Given task: Rewrite every one of the items below, changing each "text" to "word" and leaving everything else unchanged.
[begin Input rows]
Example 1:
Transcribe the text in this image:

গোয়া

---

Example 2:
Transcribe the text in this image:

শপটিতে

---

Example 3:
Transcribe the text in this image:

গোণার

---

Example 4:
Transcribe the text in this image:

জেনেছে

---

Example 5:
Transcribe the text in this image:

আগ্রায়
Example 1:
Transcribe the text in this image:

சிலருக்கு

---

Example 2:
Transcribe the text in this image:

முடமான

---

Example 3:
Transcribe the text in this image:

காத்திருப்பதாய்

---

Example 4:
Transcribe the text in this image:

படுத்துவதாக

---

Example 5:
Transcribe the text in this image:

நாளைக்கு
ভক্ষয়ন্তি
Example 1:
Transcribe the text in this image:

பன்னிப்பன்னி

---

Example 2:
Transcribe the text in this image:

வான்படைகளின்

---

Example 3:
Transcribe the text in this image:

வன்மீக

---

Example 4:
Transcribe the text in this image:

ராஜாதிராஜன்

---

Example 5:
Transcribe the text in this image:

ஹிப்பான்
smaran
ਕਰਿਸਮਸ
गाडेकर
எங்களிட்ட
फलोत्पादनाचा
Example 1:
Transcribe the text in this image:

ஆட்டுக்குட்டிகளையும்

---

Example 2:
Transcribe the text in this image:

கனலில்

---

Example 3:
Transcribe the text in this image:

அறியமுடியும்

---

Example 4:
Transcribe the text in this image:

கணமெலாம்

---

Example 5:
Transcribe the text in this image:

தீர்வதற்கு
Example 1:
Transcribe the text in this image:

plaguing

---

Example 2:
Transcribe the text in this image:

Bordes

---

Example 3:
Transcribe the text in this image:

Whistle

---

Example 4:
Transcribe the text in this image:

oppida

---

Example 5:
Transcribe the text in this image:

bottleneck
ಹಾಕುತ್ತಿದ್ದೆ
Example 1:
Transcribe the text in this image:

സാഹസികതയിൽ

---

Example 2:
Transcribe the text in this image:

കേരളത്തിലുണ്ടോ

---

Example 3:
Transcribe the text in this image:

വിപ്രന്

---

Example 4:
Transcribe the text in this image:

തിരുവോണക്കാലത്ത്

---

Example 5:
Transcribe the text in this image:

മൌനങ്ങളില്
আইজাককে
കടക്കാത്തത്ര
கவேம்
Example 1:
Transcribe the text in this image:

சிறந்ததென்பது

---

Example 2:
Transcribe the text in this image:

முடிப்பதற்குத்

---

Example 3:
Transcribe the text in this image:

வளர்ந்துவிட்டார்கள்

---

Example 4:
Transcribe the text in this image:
[end Input rows]
Exercise output:
Example 1:
Transcribe the word in this image:

গোয়া

---

Example 2:
Transcribe the word in this image:

শপটিতে

---

Example 3:
Transcribe the word in this image:

গোণার

---

Example 4:
Transcribe the word in this image:

জেনেছে

---

Example 5:
Transcribe the word in this image:

আগ্রায়
Example 1:
Transcribe the word in this image:

சிலருக்கு

---

Example 2:
Transcribe the word in this image:

முடமான

---

Example 3:
Transcribe the word in this image:

காத்திருப்பதாய்

---

Example 4:
Transcribe the word in this image:

படுத்துவதாக

---

Example 5:
Transcribe the word in this image:

நாளைக்கு
ভক্ষয়ন্তি
Example 1:
Transcribe the word in this image:

பன்னிப்பன்னி

---

Example 2:
Transcribe the word in this image:

வான்படைகளின்

---

Example 3:
Transcribe the word in this image:

வன்மீக

---

Example 4:
Transcribe the word in this image:

ராஜாதிராஜன்

---

Example 5:
Transcribe the word in this image:

ஹிப்பான்
smaran
ਕਰਿਸਮਸ
गाडेकर
எங்களிட்ட
फलोत्पादनाचा
Example 1:
Transcribe the word in this image:

ஆட்டுக்குட்டிகளையும்

---

Example 2:
Transcribe the word in this image:

கனலில்

---

Example 3:
Transcribe the word in this image:

அறியமுடியும்

---

Example 4:
Transcribe the word in this image:

கணமெலாம்

---

Example 5:
Transcribe the word in this image:

தீர்வதற்கு
Example 1:
Transcribe the word in this image:

plaguing

---

Example 2:
Transcribe the word in this image:

Bordes

---

Example 3:
Transcribe the word in this image:

Whistle

---

Example 4:
Transcribe the word in this image:

oppida

---

Example 5:
Transcribe the word in this image:

bottleneck
ಹಾಕುತ್ತಿದ್ದೆ
Example 1:
Transcribe the word in this image:

സാഹസികതയിൽ

---

Example 2:
Transcribe the word in this image:

കേരളത്തിലുണ്ടോ

---

Example 3:
Transcribe the word in this image:

വിപ്രന്

---

Example 4:
Transcribe the word in this image:

തിരുവോണക്കാലത്ത്

---

Example 5:
Transcribe the word in this image:

മൌനങ്ങളില്
আইজাককে
കടക്കാത്തത്ര
கவேம்
Example 1:
Transcribe the word in this image:

சிறந்ததென்பது

---

Example 2:
Transcribe the word in this image:

முடிப்பதற்குத்

---

Example 3:
Transcribe the word in this image:

வளர்ந்துவிட்டார்கள்

---

Example 4:
Transcribe the word in this image:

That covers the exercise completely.